La situation actuelle provoquée par le dossier Euroclear doit-elle nous inciter à constituer le fameux kit d’urgence dont on parle beaucoup? «Un tel kit est utile pour tout type de situation d’urgence, pas seulement pour les crises géopolitiques, nuance Yves Stevens, porte-parole du Centre national de crise. Pensez aux coupures de courant en Espagne et au Portugal, ou aux inondations dans les Ardennes. Il faut simplement se préparer. C’est le message que nous voulons faire passer pour tous les types de risques.»

Actions en justice

L’agence de presse russe TASS a annoncé la semaine dernière que la Banque centrale russe avait entamé une procédure en justice contre Euroclear via un tribunal d’arbitrage à Moscou. La banque réclame 200 milliards d’euros de dommages et intérêts. Il est possible que ce ne soit que le début d’une longue bataille judiciaire. «Il existe aussi un certain nombre de pays prorusses dans lesquels Moscou tentera de récupérer ses avoirs, explique la professeure de droit financier Veerle Colaert (KU Leuven). Euroclear détient par exemple aussi des actifs à Hong Kong, en Afrique du Sud et à Dubaï. Le 1er octobre, la Haute Cour sud-africaine a confirmé qu’un jugement russe contre Google pouvait être exécuté sur des actifs de Google en Afrique du Sud. C’est également parfaitement possible avec Euroclear.» La Russie exploitera toutes les possibilités juridiques pour faire valoir son bon droit. Cette lutte pourrait se mener sur de très nombreux fronts. Des actions en justice contre des entreprises belges en Russie ne sont pas exclues non plus.

Confisquer des entreprises belges en Russie

«Le pire scénario serait une nationalisation complète, explique un avocat spécialisé. Une entreprise en Russie pourrait alors être reprise sur la base d’un prétexte, comme le non-respect de certaines exigences administratives –de la sécurité alimentaire au droit du travail. Ils trouveront bien quelque chose. Puis un tribunal ou un ministère place quelqu’un à la tête de l’entreprise, qui défend évidemment les intérêts de l’Etat russe. Souvent, une vente est ensuite organisée, et quelques oligarques proches du Kremlin sont aux premières loges pour racheter l’entreprise.» C’est précisément pour éviter ce scénario que certaines entreprises européennes ont déjà tenté de vendre elles-mêmes leur filiale en Russie. «Mais là aussi, la Russie a déjà pris des contre-mesures, poursuit l’avocat. Si vous voulez vendre votre entreprise en Russie et que vous venez d’un soi-disant « Etat inamical », vous êtes obligé d’accorder une remise de 50% sur la valeur de votre entreprise.»

Expulser des diplomates belges

Une mesure de rétorsion classique consiste à déclarer des diplomates persona non grata.
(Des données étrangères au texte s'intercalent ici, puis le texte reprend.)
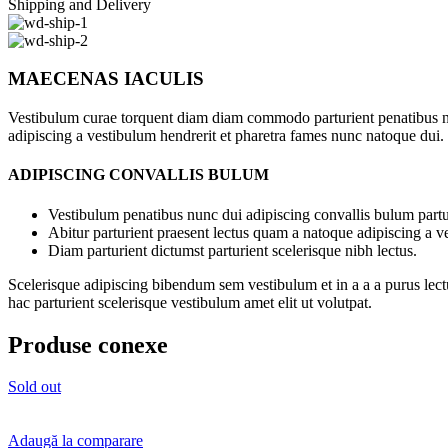
Shipping and Delivery
MAECENAS IACULIS
Vestibulum curae torquent diam diam commodo parturient penatibus nunc
adipiscing a vestibulum hendrerit et pharetra fames nunc natoque dui.
ADIPISCING CONVALLIS BULUM
Vestibulum penatibus nunc dui adipiscing convallis bulum partu
Abitur parturient praesent lectus quam a natoque adipiscing a 
Diam parturient dictumst parturient scelerisque nibh lectus.
Scelerisque adipiscing bibendum sem vestibulum et in a a a purus lect
hac parturient scelerisque vestibulum amet elit ut volutpat.
Produse conexe
Sold out
Adaugă la comparare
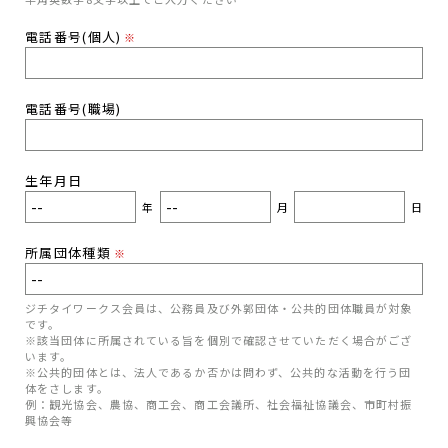
電話番号(個人)
※
電話番号(職場)
生年月日
年
月
日
所属団体種類
※
ジチタイワークス会員は、公務員及び外郭団体・公共的団体職員が対象
です。
※該当団体に所属されている旨を個別で確認させていただく場合がござ
います。
※公共的団体とは、法人であるか否かは問わず、公共的な活動を行う団
体をさします。
例：観光協会、農協、商工会、商工会議所、社会福祉協議会、市町村振
興協会等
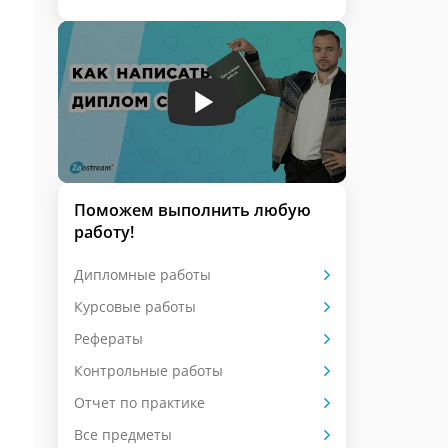
Поможем выполнить любую
работу!
Дипломные работы
Курсовые работы
Рефераты
Контрольные работы
Отчет по практике
Все предметы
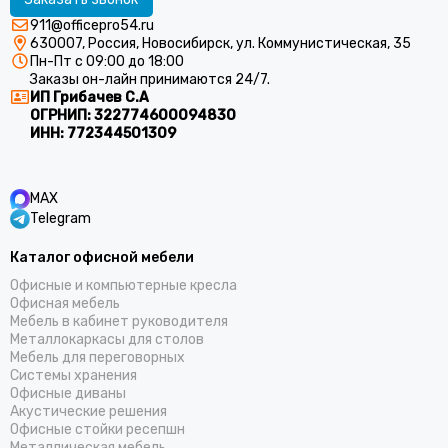
911@officepro54.ru
630007, Россия, Новосибирск, ул. Коммунистическая, 35
Пн-Пт с 09:00 до 18:00
Заказы он-лайн принимаются 24/7.
ИП Грибачев С.А
ОГРНИП:
322774600094830
ИНН:
772344501309
MAX
Telegram
Каталог офисной мебели
Офисные и компьютерные кресла
Офисная мебель
Мебель в кабинет руководителя
Металлокаркасы для столов
Мебель для переговорных
Системы хранения
Офисные диваны
Акустические решения
Офисные стойки ресепшн
Металлическая мебель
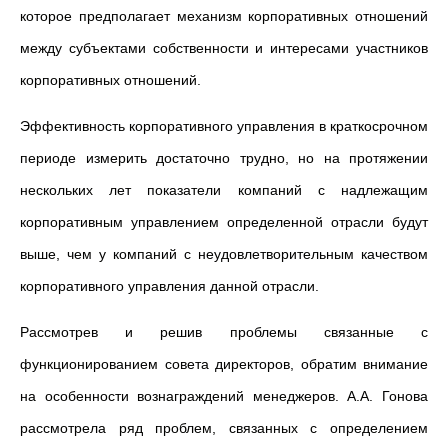
которое предполагает механизм корпоративных отношений
между субъектами собственности и интересами участников
корпоративных отношений.
Эффективность корпоративного управления в краткосрочном
периоде измерить достаточно трудно, но на протяжении
нескольких лет показатели компаний с надлежащим
корпоративным управлением определенной отрасли будут
выше, чем у компаний с неудовлетворительным качеством
корпоративного управления данной отрасли.
Рассмотрев и решив проблемы связанные с
функционированием совета директоров, обратим внимание
на особенности вознаграждений менеджеров. А.А. Гонова
рассмотрела ряд проблем, связанных с определением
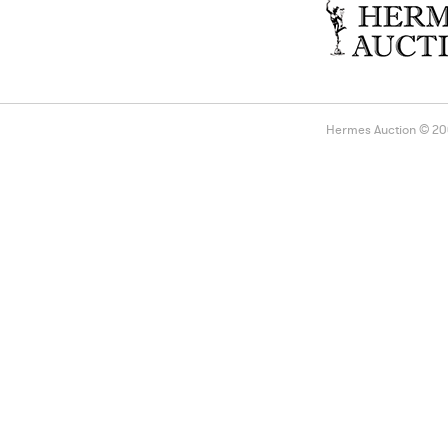
Hermes Auction © 2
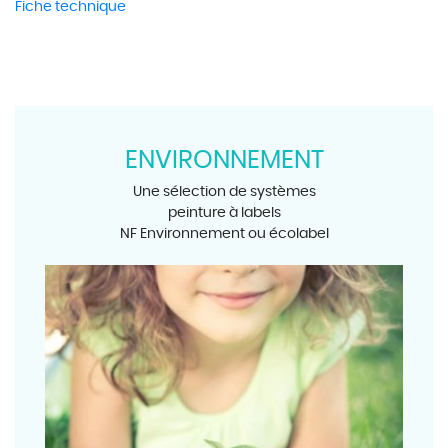
Fiche technique
ENVIRONNEMENT
Une sélection de systèmes
peinture à labels
NF Environnement ou écolabel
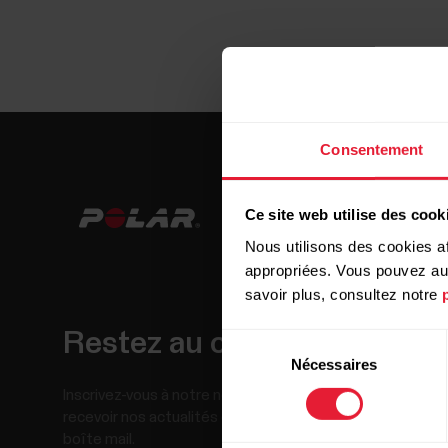
Consentement
Ce site web utilise des cook
Nous utilisons des cookies af
appropriées. Vous pouvez auto
savoir plus, consultez notre
Restez au courant !
Sélection
Nécessaires
du
consentement
Inscrivez-vous à notre newsletter bimensuelle pour
recevoir nos actualités directement dans votre
boîte mail.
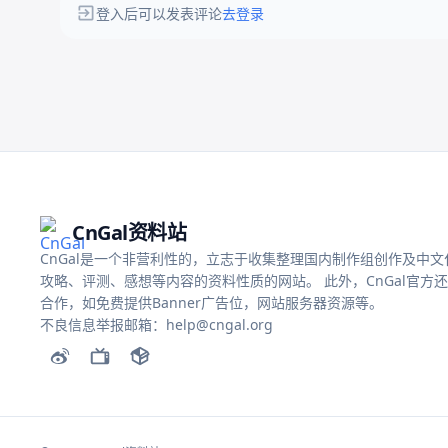
登入后可以发表评论
去登录
CnGal资料站
CnGal是一个非营利性的，立志于收集整理国内制作组创作及中文化的
攻略、评测、感想等内容的资料性质的网站。 此外，CnGal官方
合作，如免费提供Banner广告位，网站服务器资源等。
不良信息举报邮箱：help@cngal.org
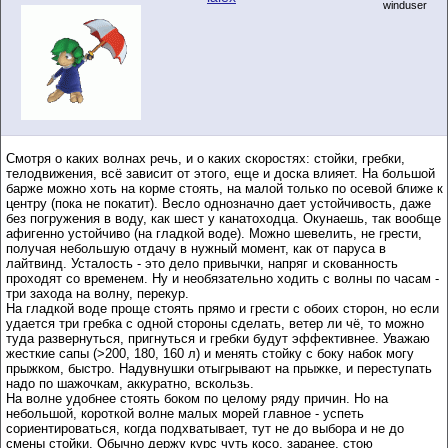
winduser
Смотря о каких волнах речь, и о каких скоростях: стойки, гребки,
телодвижения, всё зависит от этого, еще и доска влияет. На большой
барже можно хоть на корме стоять, на малой только по осевой ближе к
центру (пока не покатит). Весло однозначно дает устойчивость, даже
без погружения в воду, как шест у канатоходца. Окунаешь, так вообще
афигенно устойчиво (на гладкой воде). Можно шевелить, не грести,
получая небольшую отдачу в нужный момент, как от паруса в
лайтвинд. Усталость - это дело привычки, напряг и скованность
проходят со временем. Ну и необязательно ходить с волны по часам -
три захода на волну, перекур.
На гладкой воде проще стоять прямо и грести с обоих сторон, но если
удается три гребка с одной стороны сделать, ветер ли чё, то можно
туда развернуться, пригнуться и гребки будут эффективнее. Уважаю
жесткие сапы (>200, 180, 160 л) и менять стойку с боку набок могу
прыжком, быстро. Надувнушки отыгрывают на прыжке, и переступать
надо по шажочкам, аккуратно, вскользь.
На волне удобнее стоять боком по целому ряду причин. Но на
небольшой, короткой волне малых морей главное - успеть
сориентироваться, когда подхватывает, тут не до выбора и не до
смены стойки. Обычно держу курс чуть косо, заранее, стою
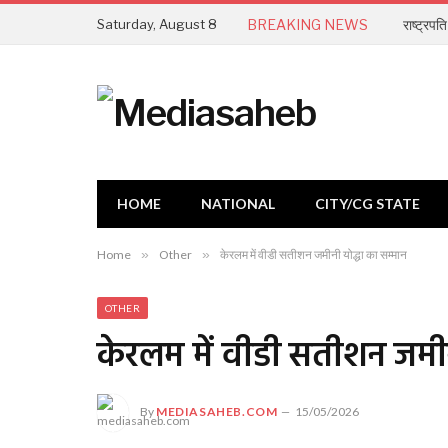
Saturday, August 8
BREAKING NEWS
HOME
NATIONAL
CITY/CG STATE
Home
»
Other
»
केरलम में वीडी सतीशन जमीनी योद्धा का सम्मान
OTHER
केरलम में वीडी सतीशन जमीन
By
MEDIASAHEB.COM
15/05/2026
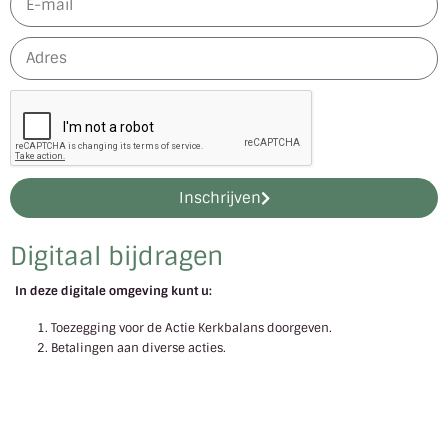
Inschrijven
Digitaal bijdragen
In deze digitale omgeving kunt u:
Toezegging voor de Actie Kerkbalans doorgeven.
Betalingen aan diverse acties.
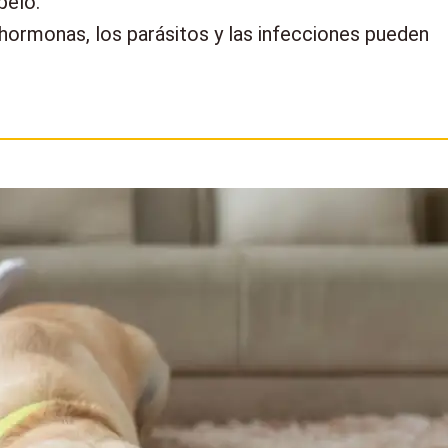
pelo.
as hormonas, los parásitos y las infecciones pueden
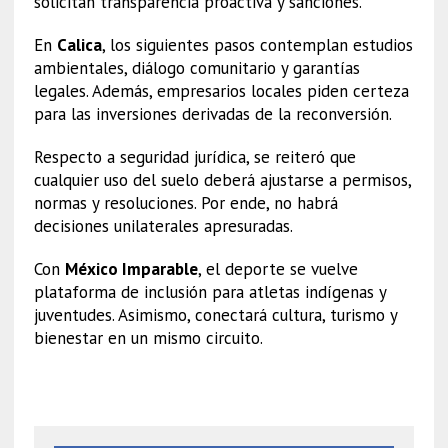
solicitan transparencia proactiva y sanciones.
En
Calica
, los siguientes pasos contemplan estudios
ambientales, diálogo comunitario y garantías
legales. Además, empresarios locales piden certeza
para las inversiones derivadas de la reconversión.
Respecto a seguridad jurídica, se reiteró que
cualquier uso del suelo deberá ajustarse a permisos,
normas y resoluciones. Por ende, no habrá
decisiones unilaterales apresuradas.
Con
México Imparable
, el deporte se vuelve
plataforma de inclusión para atletas indígenas y
juventudes. Asimismo, conectará cultura, turismo y
bienestar en un mismo circuito.
CURP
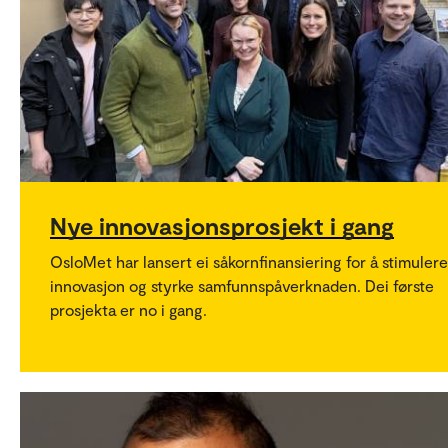
Nye innovasjonsprosjekt i gang
OsloMet har lansert ei såkornfinansiering for å stimulere 
innovasjon og styrke samfunnspåverknaden. Dei første
prosjekta er no i gang.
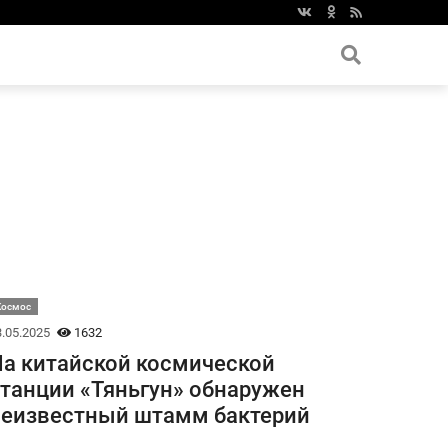
Космос
.05.2025
1632
а китайской космической
танции «Тяньгун» обнаружен
еизвестный штамм бактерий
En théorie, la Russie pourrait expulser du pays les derniers diplomates belges encore présents. Pour les Affaires étrangères, ce serait une catastrophe, car le consulat belge à Saint-Pétersbourg est déjà fermé. C’est la conséquence de la réaction russe aux expulsions antérieures de dizaines de diplomates russes par la Belgique, soupçonnés d’activités de renseignement.